Exercises for singing and playing in quarter-comma meantone temperament
for singers non fixed-pitch instruments at A=440.
by Martin Perkins
Early Music Workout:
Exercise 1: Small steps, smaller steps…
In this exercise you will get used to singing and playing diatonic notes in quarter-comma meantone temperament.
Play or sing to the melody line making sure you match the tuning of the organ.
For each of the seven keys of this exercise, the try to be aware of the sizes of the tones and semitones: the semitones will be wider than with equal temperament and the first interval in each exercise will be larger (the second note lower).
Exercise 2: Scales, scales, scales…
In this exercise you will play long notes of ascending and descending scales. Initially, these notes will be unaccompanied, but halfway through the bar the organ will play the note with appropriate chord. Use this opportunity to check if your own note is in tune with the meantone temperament.
If the notes are out of range, transpose them up or down an octave.

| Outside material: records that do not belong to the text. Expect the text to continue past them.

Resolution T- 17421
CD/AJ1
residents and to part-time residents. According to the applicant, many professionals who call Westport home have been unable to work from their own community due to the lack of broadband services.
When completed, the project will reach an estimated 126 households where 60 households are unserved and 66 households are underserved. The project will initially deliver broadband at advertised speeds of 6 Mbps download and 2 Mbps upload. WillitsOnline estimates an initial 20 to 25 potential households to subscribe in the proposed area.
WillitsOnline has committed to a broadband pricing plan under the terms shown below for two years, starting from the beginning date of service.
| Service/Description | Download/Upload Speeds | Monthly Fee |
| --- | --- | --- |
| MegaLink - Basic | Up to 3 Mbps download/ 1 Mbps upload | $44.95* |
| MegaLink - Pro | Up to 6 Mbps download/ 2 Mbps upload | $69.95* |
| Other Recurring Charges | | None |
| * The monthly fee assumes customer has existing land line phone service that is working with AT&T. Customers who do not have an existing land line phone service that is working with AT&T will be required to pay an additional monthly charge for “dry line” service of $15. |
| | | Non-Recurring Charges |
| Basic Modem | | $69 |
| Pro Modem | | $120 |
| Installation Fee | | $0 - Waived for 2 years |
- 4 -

For each of the 7 scales, the tempo will increase, giving the following 7 speeds:
♩ = 30 | ♩ = 45 | ♩ = 60 | ♩ = 75 | ♩ = 90 | ♩ = 105 | ♩ = 120
Exercise 3. Chromatics
Now that you have had the opportunity to play and sing the different sizes of tones and semitones within specific keys, it is time to introduce chromaticism within one tonal centre. The arrows show how much each note is sharper or flatter than equal temperament.

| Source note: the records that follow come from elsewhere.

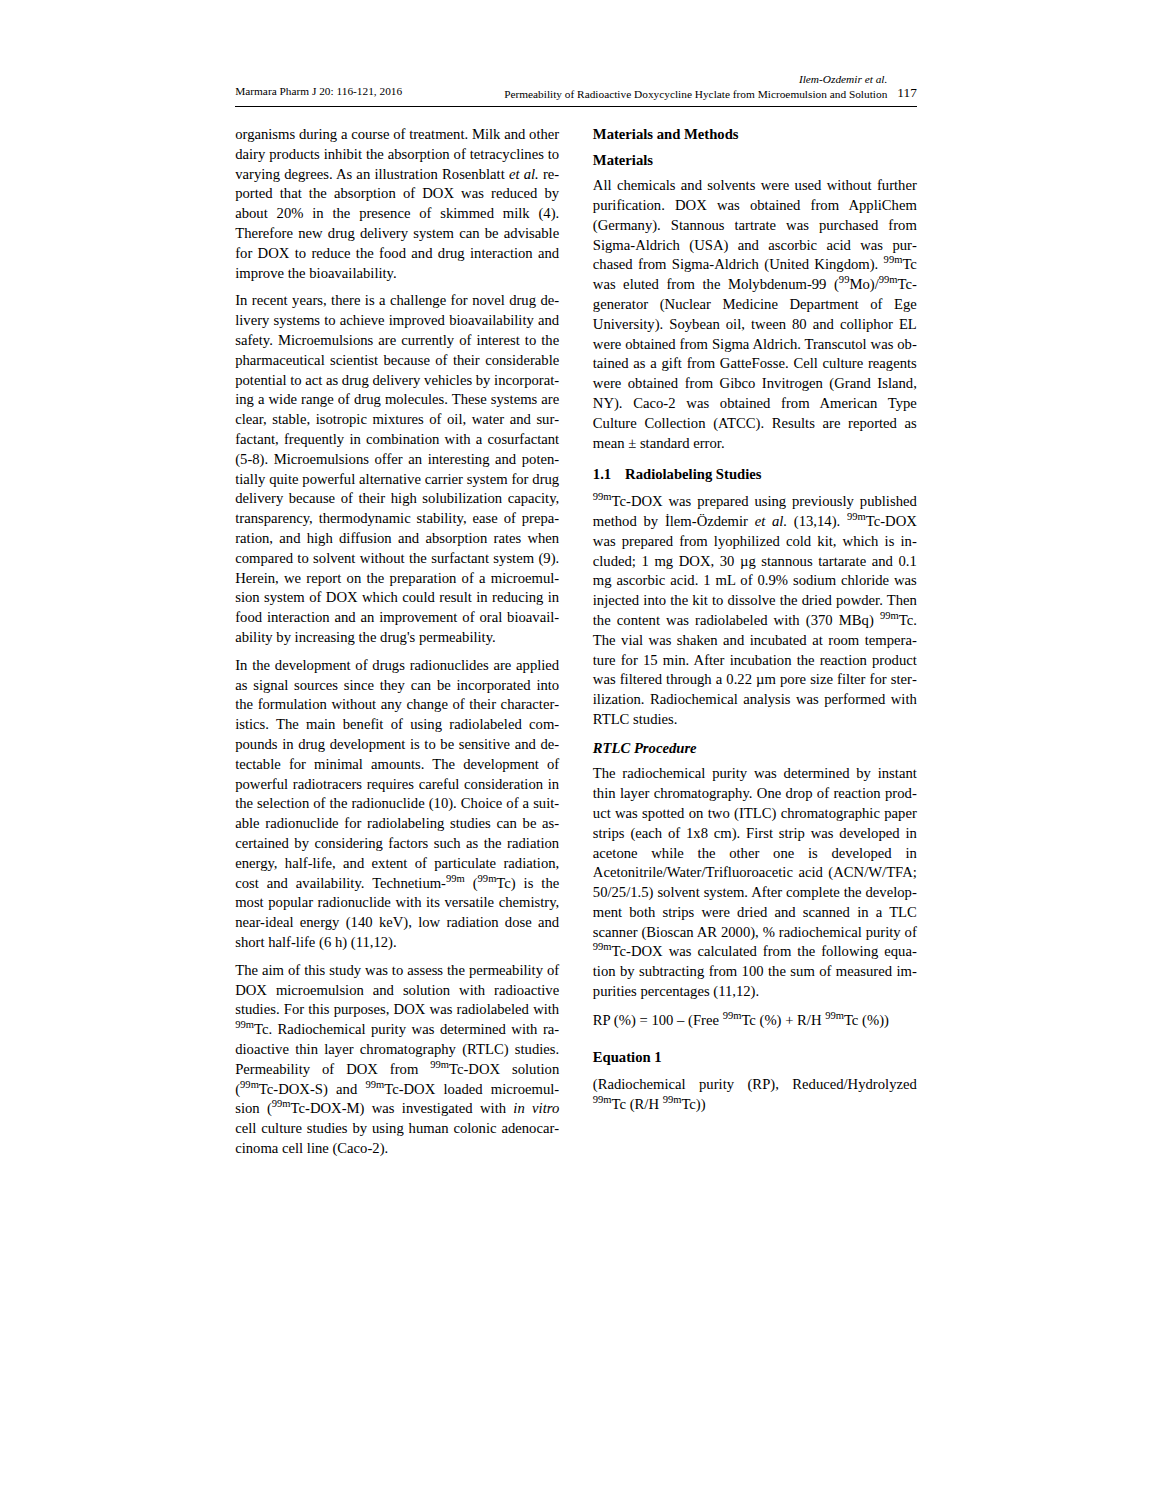Marmara Pharm J 20: 116-121, 2016
Ilem-Ozdemir et al.
Permeability of Radioactive Doxycycline Hyclate from Microemulsion and Solution
117
organisms during a course of treatment. Milk and other dairy products inhibit the absorption of tetracyclines to varying degrees. As an illustration Rosenblatt et al. reported that the absorption of DOX was reduced by about 20% in the presence of skimmed milk (4). Therefore new drug delivery system can be advisable for DOX to reduce the food and drug interaction and improve the bioavailability.
In recent years, there is a challenge for novel drug delivery systems to achieve improved bioavailability and safety. Microemulsions are currently of interest to the pharmaceutical scientist because of their considerable potential to act as drug delivery vehicles by incorporating a wide range of drug molecules. These systems are clear, stable, isotropic mixtures of oil, water and surfactant, frequently in combination with a cosurfactant (5-8). Microemulsions offer an interesting and potentially quite powerful alternative carrier system for drug delivery because of their high solubilization capacity, transparency, thermodynamic stability, ease of preparation, and high diffusion and absorption rates when compared to solvent without the surfactant system (9). Herein, we report on the preparation of a microemulsion system of DOX which could result in reducing in food interaction and an improvement of oral bioavailability by increasing the drug's permeability.
In the development of drugs radionuclides are applied as signal sources since they can be incorporated into the formulation without any change of their characteristics. The main benefit of using radiolabeled compounds in drug development is to be sensitive and detectable for minimal amounts. The development of powerful radiotracers requires careful consideration in the selection of the radionuclide (10). Choice of a suitable radionuclide for radiolabeling studies can be ascertained by considering factors such as the radiation energy, half-life, and extent of particulate radiation, cost and availability. Technetium-99m (99mTc) is the most popular radionuclide with its versatile chemistry, near-ideal energy (140 keV), low radiation dose and short half-life (6 h) (11,12).
The aim of this study was to assess the permeability of DOX microemulsion and solution with radioactive studies. For this purposes, DOX was radiolabeled with 99mTc. Radiochemical purity was determined with radioactive thin layer chromatography (RTLC) studies. Permeability of DOX from 99mTc-DOX solution (99mTc-DOX-S) and 99mTc-DOX loaded microemulsion (99mTc-DOX-M) was investigated with in vitro cell culture studies by using human colonic adenocarcinoma cell line (Caco-2).
Materials and Methods
Materials
All chemicals and solvents were used without further purification. DOX was obtained from AppliChem (Germany). Stannous tartrate was purchased from Sigma-Aldrich (USA) and ascorbic acid was purchased from Sigma-Aldrich (United Kingdom). 99mTc was eluted from the Molybdenum-99 (99Mo)/99mTc-generator (Nuclear Medicine Department of Ege University). Soybean oil, tween 80 and colliphor EL were obtained from Sigma Aldrich. Transcutol was obtained as a gift from GatteFosse. Cell culture reagents were obtained from Gibco Invitrogen (Grand Island, NY). Caco-2 was obtained from American Type Culture Collection (ATCC). Results are reported as mean ± standard error.
1.1 Radiolabeling Studies
99mTc-DOX was prepared using previously published method by İlem-Özdemir et al. (13,14). 99mTc-DOX was prepared from lyophilized cold kit, which is included; 1 mg DOX, 30 µg stannous tartarate and 0.1 mg ascorbic acid. 1 mL of 0.9% sodium chloride was injected into the kit to dissolve the dried powder. Then the content was radiolabeled with (370 MBq) 99mTc. The vial was shaken and incubated at room temperature for 15 min. After incubation the reaction product was filtered through a 0.22 µm pore size filter for sterilization. Radiochemical analysis was performed with RTLC studies.
RTLC Procedure
The radiochemical purity was determined by instant thin layer chromatography. One drop of reaction product was spotted on two (ITLC) chromatographic paper strips (each of 1x8 cm). First strip was developed in acetone while the other one is developed in Acetonitrile/Water/Trifluoroacetic acid (ACN/W/TFA; 50/25/1.5) solvent system. After complete the development both strips were dried and scanned in a TLC scanner (Bioscan AR 2000), % radiochemical purity of 99mTc-DOX was calculated from the following equation by subtracting from 100 the sum of measured impurities percentages (11,12).
RP (%) = 100 – (Free 99mTc (%) + R/H 99mTc (%))
Equation 1
(Radiochemical purity (RP), Reduced/Hydrolyzed 99mTc (R/H 99mTc))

A small arrow indicates a slight difference; a large arrow indicates a large difference. Notice that flats are all higher than equal temperaments and the sharps are lower. This makes them unusable as their enharmonic spelling (e.g., E-flat cannot be used as a D-sharp).

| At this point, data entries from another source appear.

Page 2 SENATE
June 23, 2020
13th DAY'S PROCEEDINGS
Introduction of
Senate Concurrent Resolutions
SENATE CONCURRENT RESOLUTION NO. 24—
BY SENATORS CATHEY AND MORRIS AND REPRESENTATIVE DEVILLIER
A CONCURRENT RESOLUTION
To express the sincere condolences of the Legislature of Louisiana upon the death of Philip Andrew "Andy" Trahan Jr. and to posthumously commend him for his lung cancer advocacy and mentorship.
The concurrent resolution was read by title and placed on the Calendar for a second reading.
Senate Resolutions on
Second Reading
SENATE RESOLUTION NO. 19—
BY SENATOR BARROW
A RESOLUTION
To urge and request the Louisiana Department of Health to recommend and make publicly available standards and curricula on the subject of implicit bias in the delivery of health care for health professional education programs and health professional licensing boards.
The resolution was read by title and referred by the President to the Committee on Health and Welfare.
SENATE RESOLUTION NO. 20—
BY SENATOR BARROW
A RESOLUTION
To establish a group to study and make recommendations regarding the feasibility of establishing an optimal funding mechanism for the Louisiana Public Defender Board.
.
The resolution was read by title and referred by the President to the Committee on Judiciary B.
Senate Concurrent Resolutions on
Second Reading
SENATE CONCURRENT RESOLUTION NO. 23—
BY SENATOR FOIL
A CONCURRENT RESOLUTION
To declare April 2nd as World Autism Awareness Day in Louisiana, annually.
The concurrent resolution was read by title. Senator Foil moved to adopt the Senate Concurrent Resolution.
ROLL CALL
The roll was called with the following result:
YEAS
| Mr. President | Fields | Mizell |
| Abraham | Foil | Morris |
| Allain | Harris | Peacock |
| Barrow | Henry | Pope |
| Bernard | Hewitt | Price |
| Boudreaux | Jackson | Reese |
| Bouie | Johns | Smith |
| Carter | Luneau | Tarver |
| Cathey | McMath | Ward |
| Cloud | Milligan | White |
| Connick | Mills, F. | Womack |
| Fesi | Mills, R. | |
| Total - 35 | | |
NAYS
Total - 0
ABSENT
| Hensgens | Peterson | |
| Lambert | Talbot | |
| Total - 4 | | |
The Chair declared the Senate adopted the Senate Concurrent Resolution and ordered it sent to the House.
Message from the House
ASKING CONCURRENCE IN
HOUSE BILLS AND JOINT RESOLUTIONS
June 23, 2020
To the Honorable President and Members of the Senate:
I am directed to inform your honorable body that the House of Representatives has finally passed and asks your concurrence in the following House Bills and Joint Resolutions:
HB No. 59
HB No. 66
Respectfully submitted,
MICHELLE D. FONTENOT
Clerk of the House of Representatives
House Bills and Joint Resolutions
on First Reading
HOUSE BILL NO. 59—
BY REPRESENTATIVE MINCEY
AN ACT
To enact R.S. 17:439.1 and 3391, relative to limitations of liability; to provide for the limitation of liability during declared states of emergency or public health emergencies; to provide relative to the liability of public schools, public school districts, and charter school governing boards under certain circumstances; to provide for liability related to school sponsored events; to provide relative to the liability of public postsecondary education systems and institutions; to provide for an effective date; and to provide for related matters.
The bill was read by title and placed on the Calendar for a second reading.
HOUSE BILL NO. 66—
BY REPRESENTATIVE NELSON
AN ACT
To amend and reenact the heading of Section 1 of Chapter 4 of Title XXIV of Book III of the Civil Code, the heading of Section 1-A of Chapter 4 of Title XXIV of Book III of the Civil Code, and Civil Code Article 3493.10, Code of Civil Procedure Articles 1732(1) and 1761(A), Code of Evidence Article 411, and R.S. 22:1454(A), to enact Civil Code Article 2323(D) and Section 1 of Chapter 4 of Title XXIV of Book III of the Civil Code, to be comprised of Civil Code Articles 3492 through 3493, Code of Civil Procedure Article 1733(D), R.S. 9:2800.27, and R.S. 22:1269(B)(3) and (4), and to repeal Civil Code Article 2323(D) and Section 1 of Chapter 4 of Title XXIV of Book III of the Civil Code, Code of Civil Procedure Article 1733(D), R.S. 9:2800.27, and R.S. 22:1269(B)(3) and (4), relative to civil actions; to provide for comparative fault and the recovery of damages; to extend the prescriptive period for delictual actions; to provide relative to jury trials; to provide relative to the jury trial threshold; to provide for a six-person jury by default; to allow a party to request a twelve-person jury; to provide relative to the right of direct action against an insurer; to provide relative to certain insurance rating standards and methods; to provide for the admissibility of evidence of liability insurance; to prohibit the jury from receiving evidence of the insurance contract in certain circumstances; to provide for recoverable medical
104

Exercise 4: Meantone in context I (for instruments)
Girolamo Frescobaldi, Canzon Terza (Canzoni da sonare, 1634)
Play along to this short canzon by Frescobaldi. The accompaniment, played on organ, is played at a variety of tempi to aid progressive learning.
Exercise 5: Meantone in context II (for voices or instruments)
Giovanni Paolo Cima ‘Adiuro vos, filiae Hierusalem’ (Concerti Ecclesiatici, 1634).
Play along to this short canzon by Cima. The accompaniment, played on organ, is played at a variety of tempi to aid progressive learning.